Radical honesty is a policy for when one is in a more complicated situation, in which there are many different sides, and there’s no way to figure out what side someone is on by process of elimination.
In Eliezer’s situation in particular, which probably motivates his radical honesty policy, some simple inferences from Eliezer’s observed opinions on his own intelligence vs. the intelligence of everyone else in the world, would lead one to give a high prior probability that he will mislead people about his intentions. Additionally, he wants to get money from people who are going to ask him what he is doing and yet are incapable of understanding the answer; so it hardly seems possible for him to answer “honestly”, or even to define what that means. Most questions asked about the goals of the SIAI are probably some variation of “Have you stopped beating your wife?”
Radical honesty is one way of dealing with this situation. Radical honesty is a rational variation on revenge strategies. People sometimes try to signal that they are hot-tempered, irrational people who would take horrible revenge on those who harm them, even when to do so would be irrational. Radical honesty 0 is, likewise, the attempt, say by religious people, to convince you that they will be honest with you even when it’s irrational for them to do so. Radical rational honesty is a game-theoretic argument that doesn’t require the radically honest person RHP to commit to irrationality. It tries to convince you that radical honesty is rational (or at least that RHP believes it is); therefore RHP can be trusted to be honest at all times.
And it all collapses if RHP tells one lie to anybody. The game-theory argument needed to justify the lie would become so complicated that no one would take time to understand it, and so it would be useless.
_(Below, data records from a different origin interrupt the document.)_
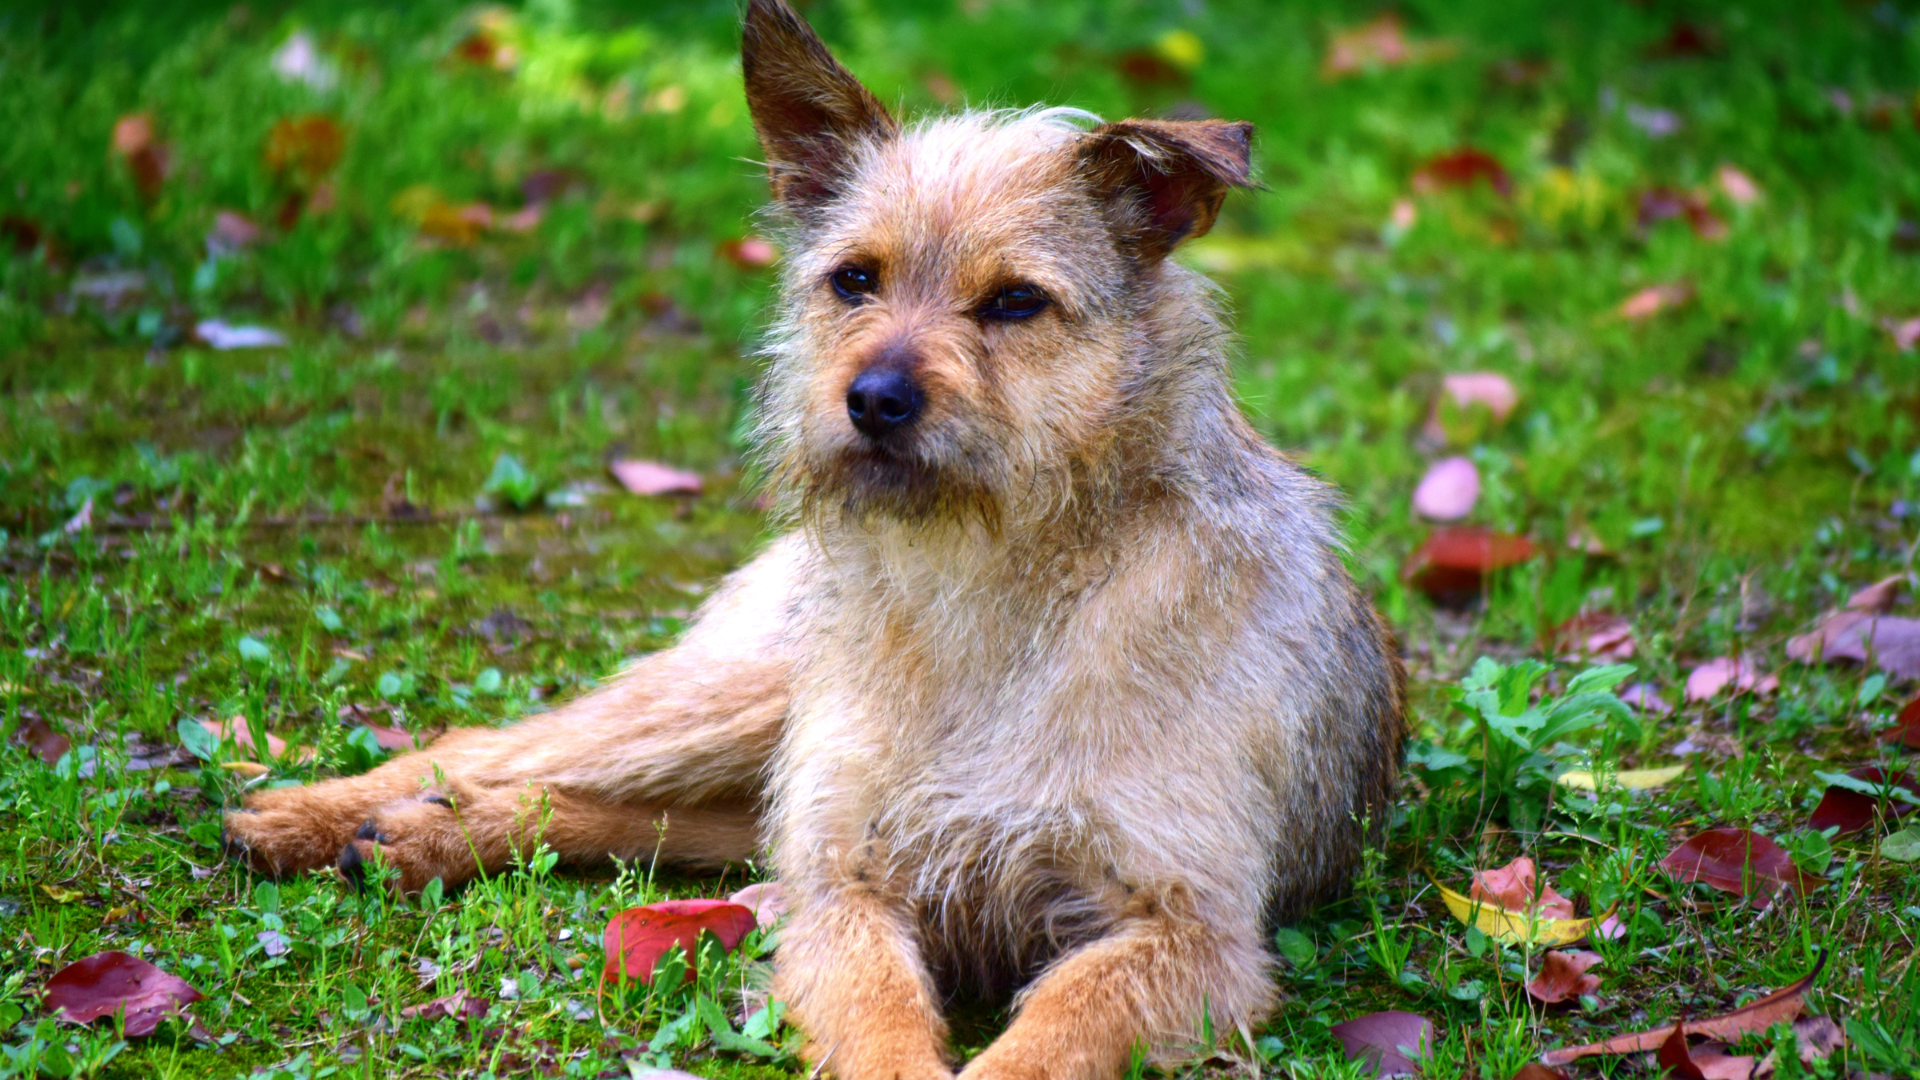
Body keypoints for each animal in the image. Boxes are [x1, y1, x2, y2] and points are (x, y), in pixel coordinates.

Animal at [217, 4, 1405, 1068]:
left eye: (1016, 303)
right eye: (854, 279)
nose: (872, 399)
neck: (1001, 575)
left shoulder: (1189, 932)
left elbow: (1049, 1036)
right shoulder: (845, 885)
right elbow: (879, 1022)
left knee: (627, 810)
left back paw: (424, 835)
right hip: (734, 698)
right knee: (491, 745)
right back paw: (300, 814)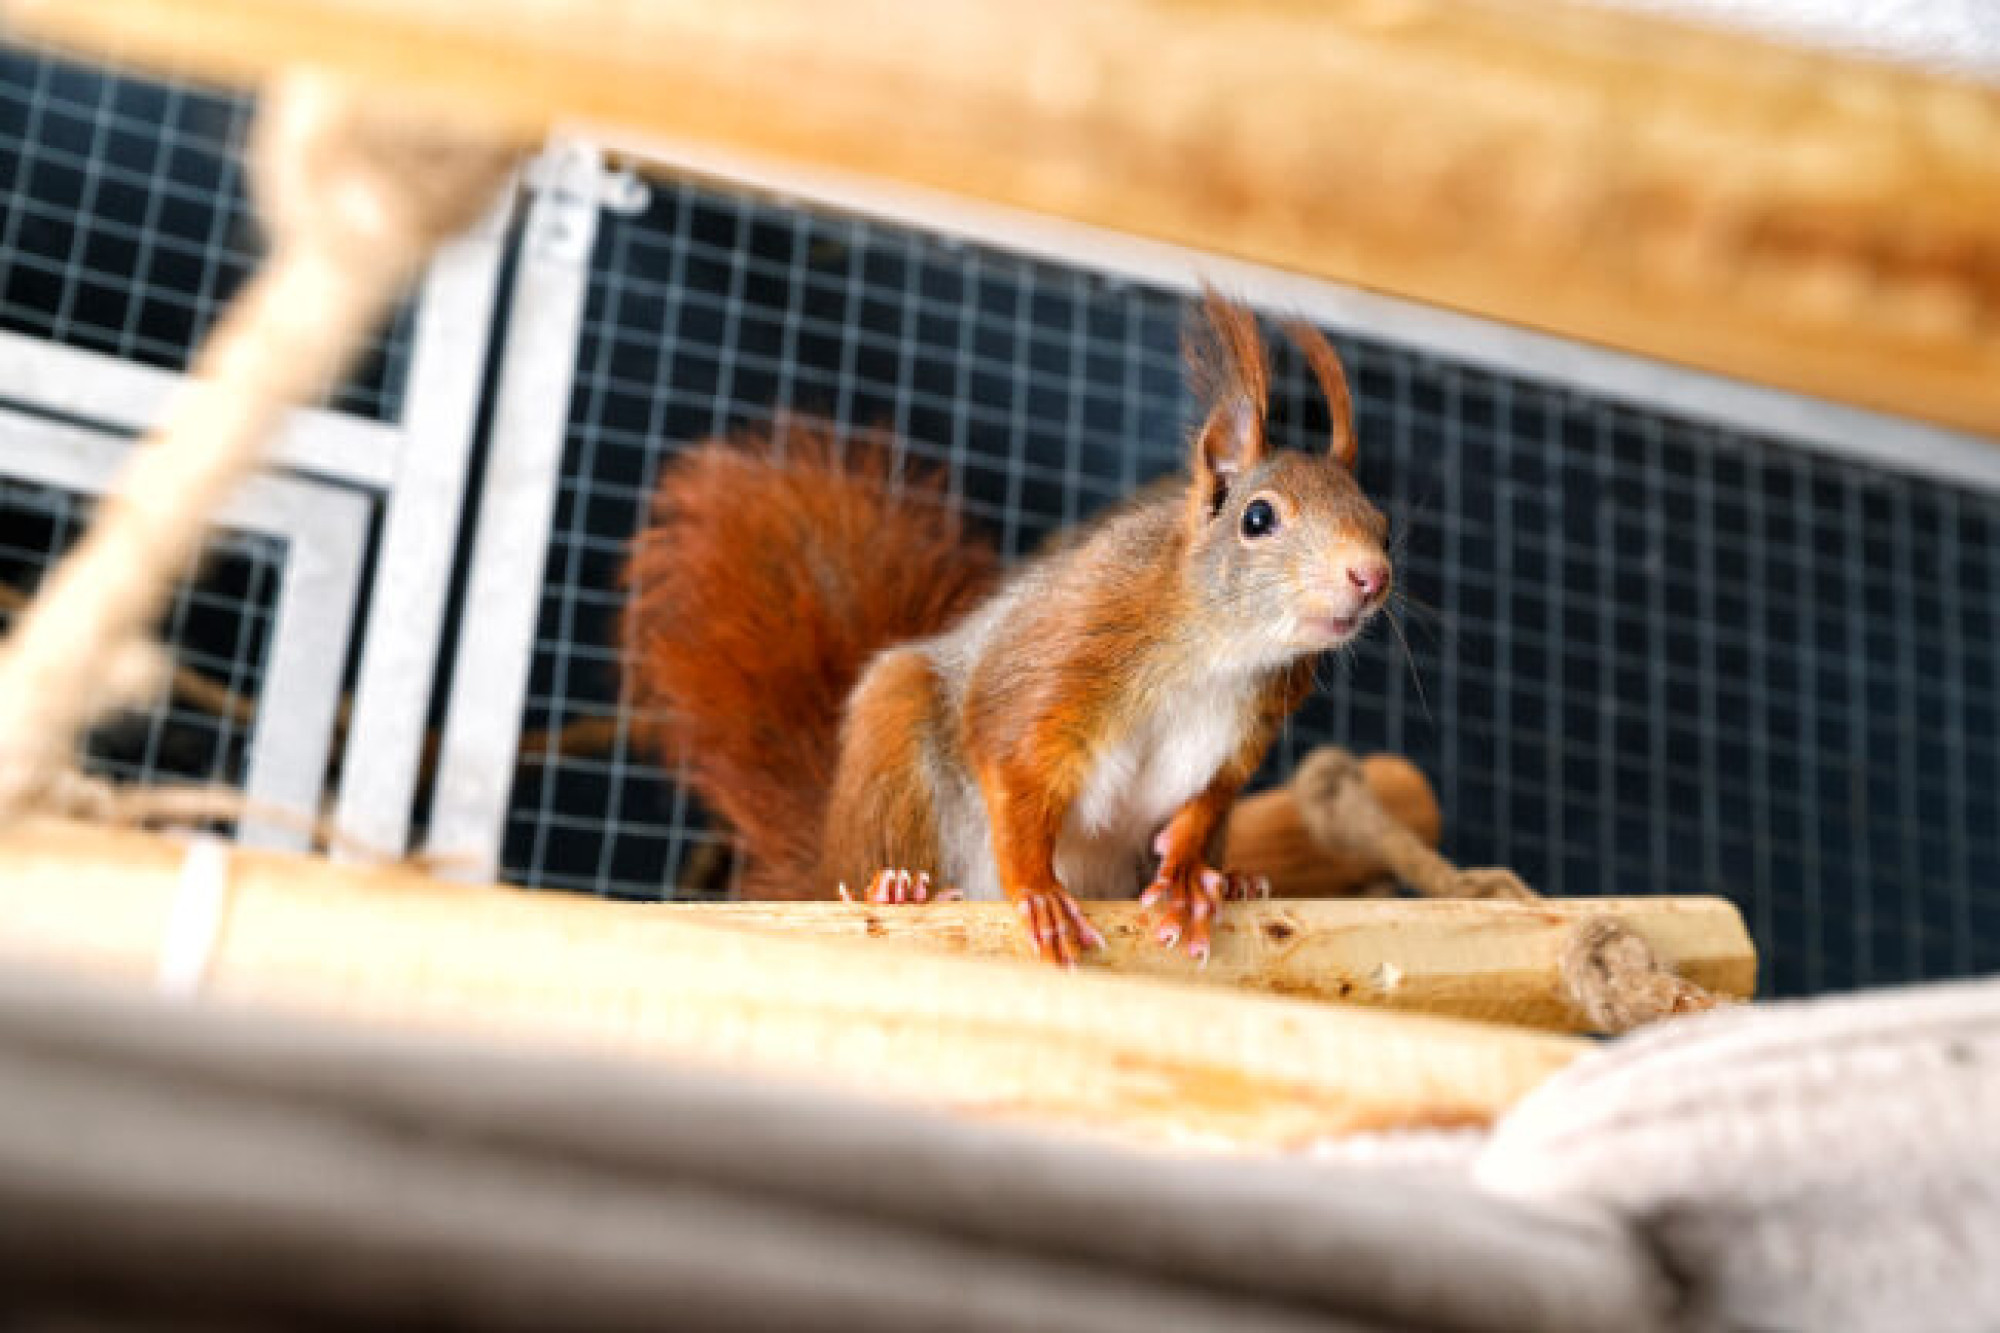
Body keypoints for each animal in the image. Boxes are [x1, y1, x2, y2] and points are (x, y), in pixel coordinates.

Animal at [622, 289, 1392, 966]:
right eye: (1257, 518)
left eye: (1383, 526)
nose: (1371, 576)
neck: (1219, 651)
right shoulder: (1070, 649)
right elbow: (1013, 760)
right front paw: (1038, 892)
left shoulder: (1251, 722)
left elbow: (1205, 802)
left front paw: (1184, 875)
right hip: (892, 748)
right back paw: (896, 887)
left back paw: (1232, 880)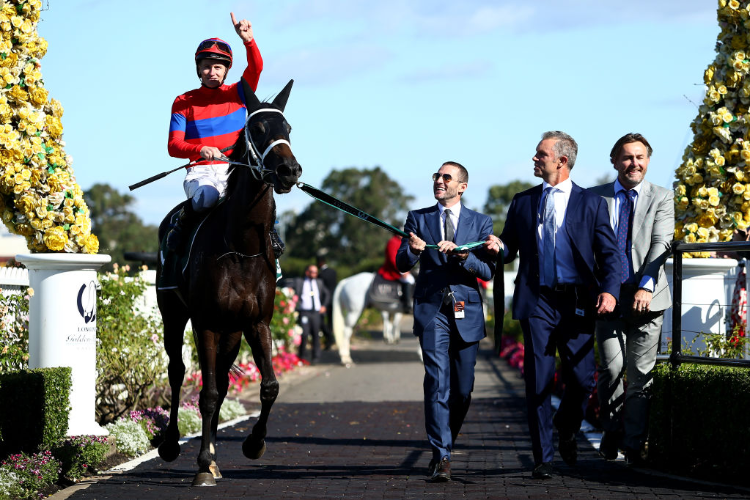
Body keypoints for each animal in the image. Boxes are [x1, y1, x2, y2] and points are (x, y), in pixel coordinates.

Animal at [156, 79, 302, 488]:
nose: (288, 170)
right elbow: (205, 393)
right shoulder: (205, 323)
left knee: (221, 380)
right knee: (178, 373)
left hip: (231, 331)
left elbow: (268, 386)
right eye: (258, 128)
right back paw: (172, 444)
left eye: (288, 128)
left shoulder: (256, 323)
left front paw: (253, 444)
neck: (242, 249)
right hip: (173, 316)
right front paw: (202, 463)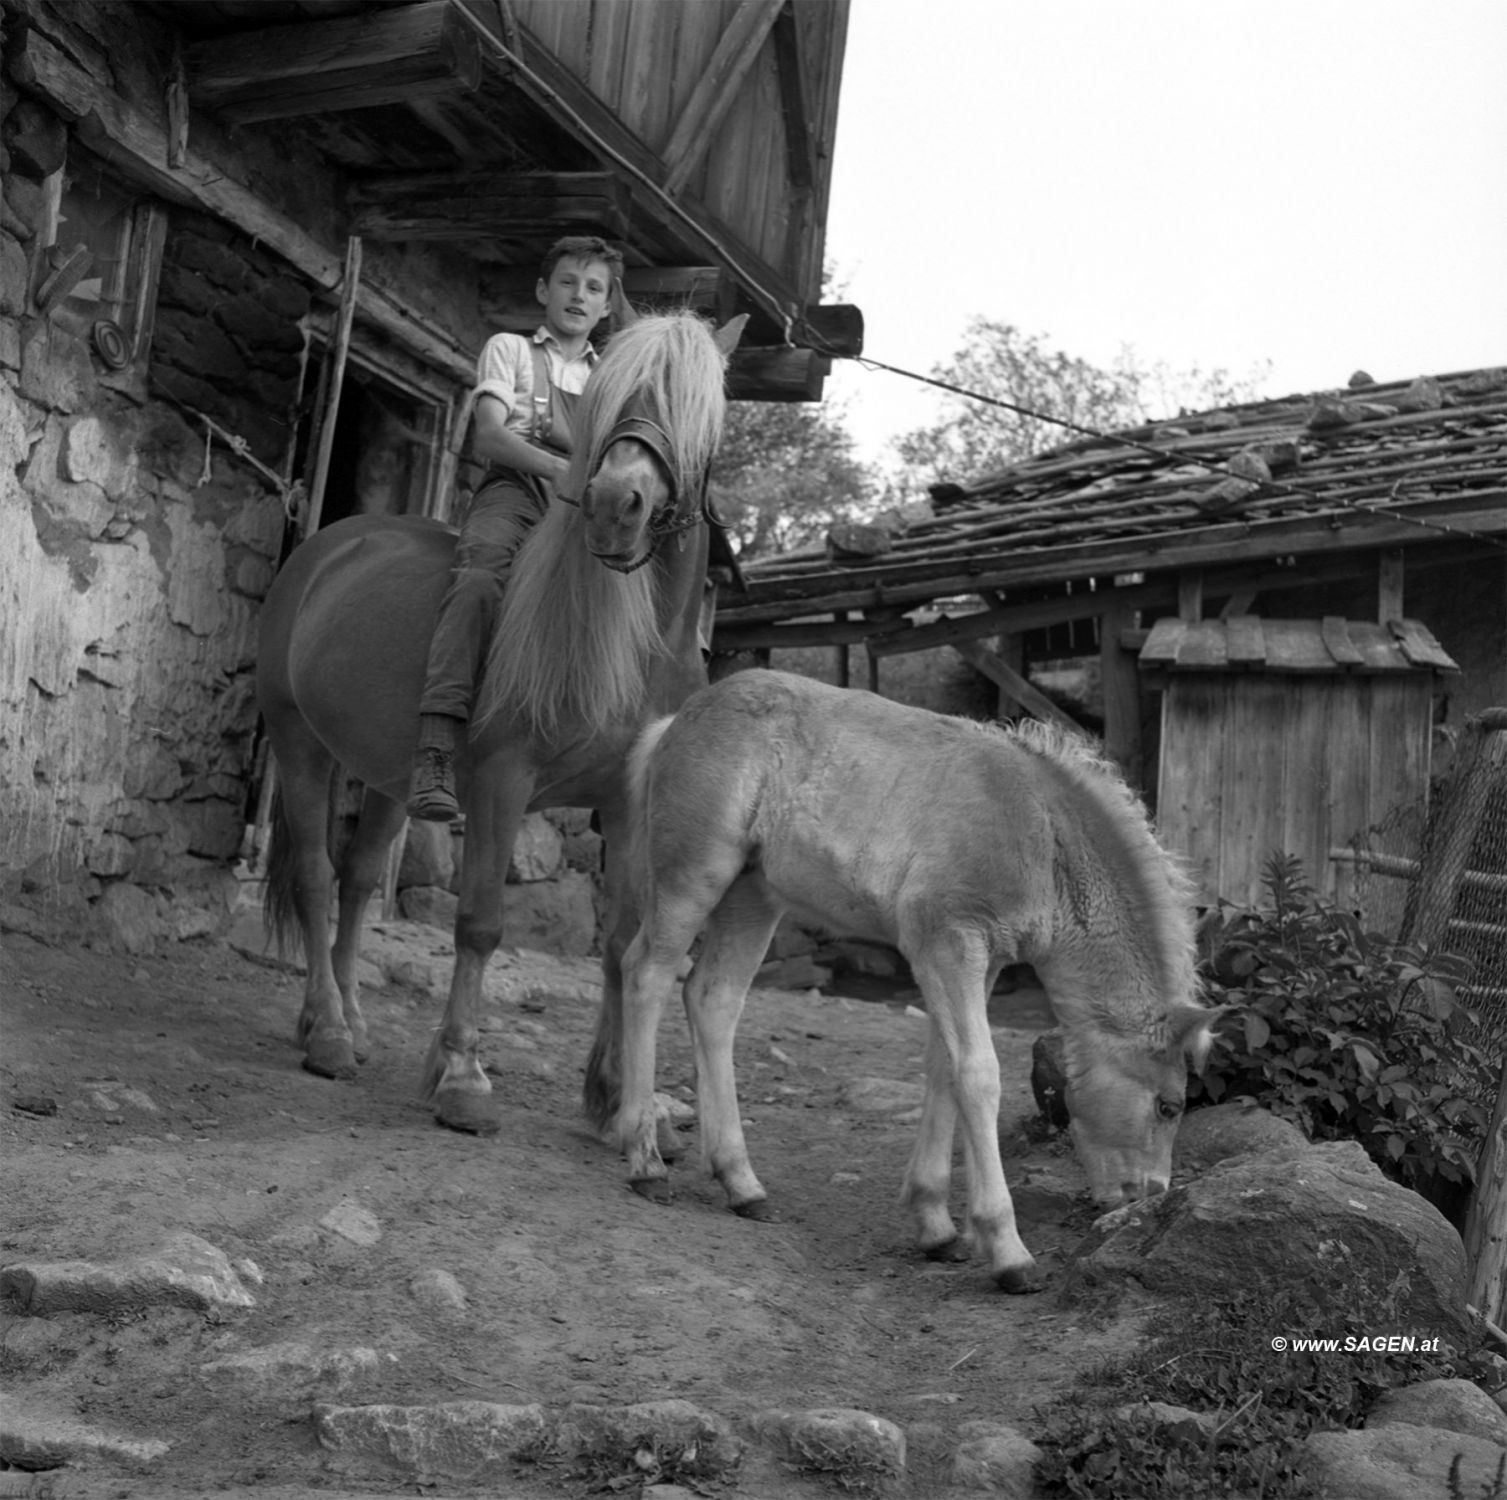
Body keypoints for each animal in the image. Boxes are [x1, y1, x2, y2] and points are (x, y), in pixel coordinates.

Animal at [256, 310, 744, 1133]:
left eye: (699, 406)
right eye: (614, 395)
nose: (616, 502)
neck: (638, 645)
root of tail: (329, 544)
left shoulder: (628, 805)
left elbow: (620, 943)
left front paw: (614, 1095)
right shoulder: (502, 782)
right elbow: (481, 923)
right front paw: (460, 1075)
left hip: (389, 777)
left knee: (358, 878)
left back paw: (349, 1019)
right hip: (300, 744)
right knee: (317, 877)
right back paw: (326, 1033)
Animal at [599, 669, 1223, 1290]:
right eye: (1169, 1106)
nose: (1143, 1197)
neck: (1041, 836)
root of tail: (676, 719)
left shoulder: (979, 961)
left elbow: (944, 1067)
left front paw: (935, 1225)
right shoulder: (950, 943)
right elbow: (979, 1074)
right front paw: (1007, 1249)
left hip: (753, 896)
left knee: (713, 1000)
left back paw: (742, 1184)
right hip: (695, 875)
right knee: (645, 973)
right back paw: (646, 1161)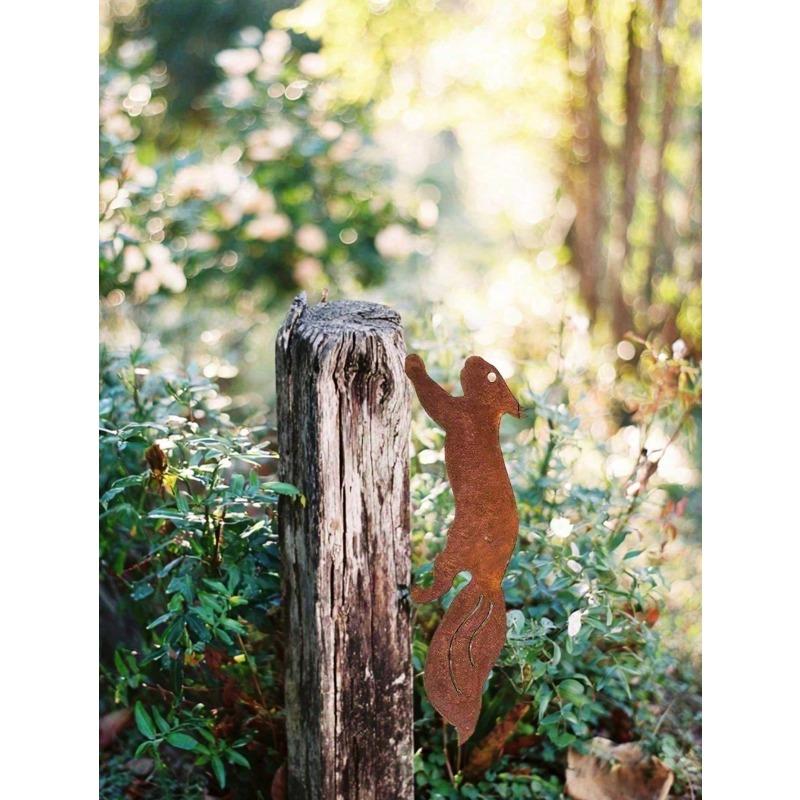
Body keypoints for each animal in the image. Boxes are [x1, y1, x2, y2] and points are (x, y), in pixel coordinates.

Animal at [405, 353, 521, 742]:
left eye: (491, 375)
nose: (471, 359)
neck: (484, 413)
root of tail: (489, 582)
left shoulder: (457, 413)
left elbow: (434, 400)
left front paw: (414, 364)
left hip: (456, 544)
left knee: (443, 580)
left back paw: (415, 591)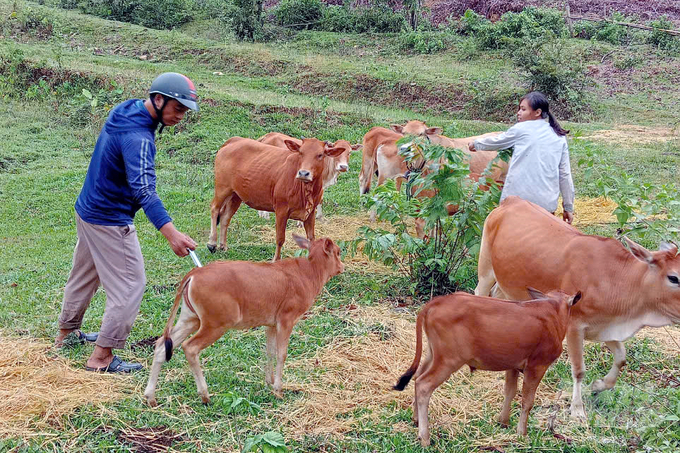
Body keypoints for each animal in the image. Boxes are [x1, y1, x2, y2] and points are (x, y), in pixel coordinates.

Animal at [144, 235, 346, 404]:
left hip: (190, 319)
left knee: (162, 345)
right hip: (215, 325)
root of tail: (194, 274)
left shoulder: (271, 324)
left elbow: (269, 352)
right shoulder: (286, 320)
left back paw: (150, 397)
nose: (342, 267)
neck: (308, 273)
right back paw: (204, 395)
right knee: (190, 347)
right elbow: (282, 354)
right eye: (338, 252)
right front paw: (278, 389)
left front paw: (269, 382)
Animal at [207, 136, 346, 260]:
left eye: (320, 155)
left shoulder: (310, 213)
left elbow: (311, 238)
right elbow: (280, 239)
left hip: (236, 195)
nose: (303, 173)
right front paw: (276, 259)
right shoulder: (281, 210)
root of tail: (233, 140)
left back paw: (223, 246)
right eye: (301, 153)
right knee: (214, 209)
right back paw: (212, 244)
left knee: (225, 217)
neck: (305, 190)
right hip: (222, 188)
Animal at [394, 288, 580, 444]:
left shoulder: (512, 364)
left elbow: (510, 392)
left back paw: (416, 419)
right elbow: (527, 401)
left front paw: (503, 422)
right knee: (424, 385)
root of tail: (437, 302)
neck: (553, 310)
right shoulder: (537, 366)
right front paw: (522, 433)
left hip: (433, 354)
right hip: (448, 360)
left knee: (417, 376)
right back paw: (425, 437)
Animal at [476, 196, 680, 418]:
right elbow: (579, 369)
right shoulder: (574, 326)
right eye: (674, 278)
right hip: (485, 268)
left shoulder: (604, 327)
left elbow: (621, 358)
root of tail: (512, 200)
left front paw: (598, 385)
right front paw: (577, 410)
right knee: (480, 292)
(Of course nobody can be honest all the time in practice; of course observers will make some allowance for “honest dishonesty” according to the circumstances.)
The hell of it is that, after you make this game-theoretic argument, somebody comes along and asks you if you would lie to Nazis to save Anne Frank. If you say yes, then they can’t trust you to be radically honest. And if you say no, they decide they wouldn’t trust you because there’s something wrong with you.
Because radical honesty is a game-theoretic argument, you could delimit a domain in which you will be radically honest, and reserve the right to lie outside the domain without harming your radical honesty.
Phil, how many times do I have to tell you that every time you try to speak for what my positions are, you get it wrong? Are you incapable of understanding that you do not have a good model of me? Is it some naive realism thing where the little picture in your head just seems the way that Eliezer is? Do I have to request a feature that lets me tag all your posts with a little floating label that says “Phil Goetz thinks he can speak for Eliezer, but he can’t”?
There’s some here that is insightful, and some that I disagree with. But if I want to make promises I’ll make them myself! If I want to stake all my reputation on always telling the truth, I’ll stake it myself! Your help is not solicited in doing so!
I strive for honesty, hard enough to take social penalties for it; but my deliberative intelligence literally doesn’t control my voice fast enough to prevent it from ever telling a single lie to anybody. Maybe with further training and practice.
I do not have a good model of Eliezer. Very true. I will edit the post to make it not sound like I speak for Eliezer.
But if you want to be a big man, you have to get used to people talking about you. If you open any textbook on Kant, you will find all sorts of attributions saying “Kant meant… Kant believed...” These people did not interview Kant to find out what he believed. It is understood by convention that they are presenting their interpretation of someone else’s beliefs.
If you don’t want others to present their interpretations of your beliefs, you’re in the wrong business.